I am currently reading Theodore Roosevelt’s outstanding book
A Book-Lover’s Holidays in the Open. In it he describes visits to various interesting locales where he enjoyed the outdoor life of hunting, riding and exploring.
Chapter 4 is entitled THE RANCHLAND OF ARGENTINA AND SOUTHERN BRAZIL. He begins by telling us of his visit to a ranch house in Argentina. His hosts were an “old country family which for many centuries led the life of the great cattle-breeding ranch-owners.” He notes that the modern Argentine ranch is no longer a frontier outpost, but part of the world economy, and not much different than you would find “in Hungary or Kentucky or Victoria.”

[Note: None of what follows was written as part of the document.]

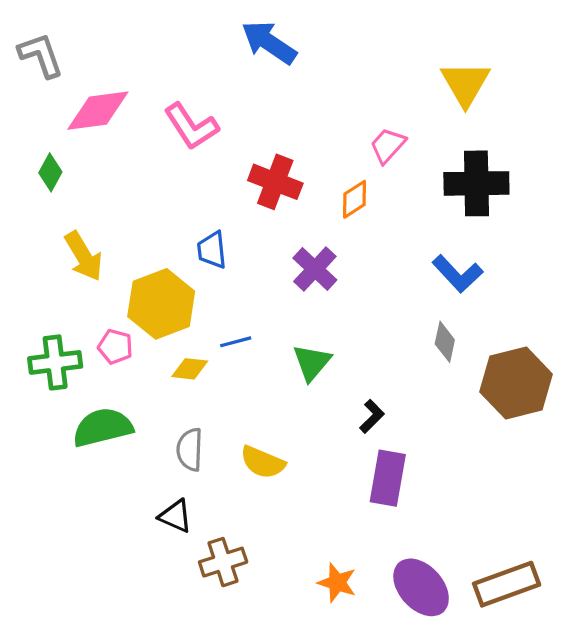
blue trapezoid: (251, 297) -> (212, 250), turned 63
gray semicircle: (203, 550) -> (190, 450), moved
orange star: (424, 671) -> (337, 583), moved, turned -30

But, he notes a critical difference, and offers a stern lecture against those would fail to produce large families, as they are duty-bound to do:
[T]here is one vital point—the vital point—in which the men and women of these ranch-houses, like those of the South America that I visited generally, are striking examples to us of the English-speaking countries both of North America and Australia. The families are large. The women, charming and attractive, are good and fertile mothers in all classes of society. There are no symptoms of that artificially self-produced dwindling of population which is by far the most threatening symptom in the social life of the United States, Canada, and the Australian commonwealths. The nineteenth century saw a prodigious growth of the English-speaking, relative to the Spanish-speaking, population of the new worlds west of the Atlantic and in the Southern Pacific. The end of the twentieth century will see this completely reversed unless the present ominous tendencies as regards the birth-rate are reversed.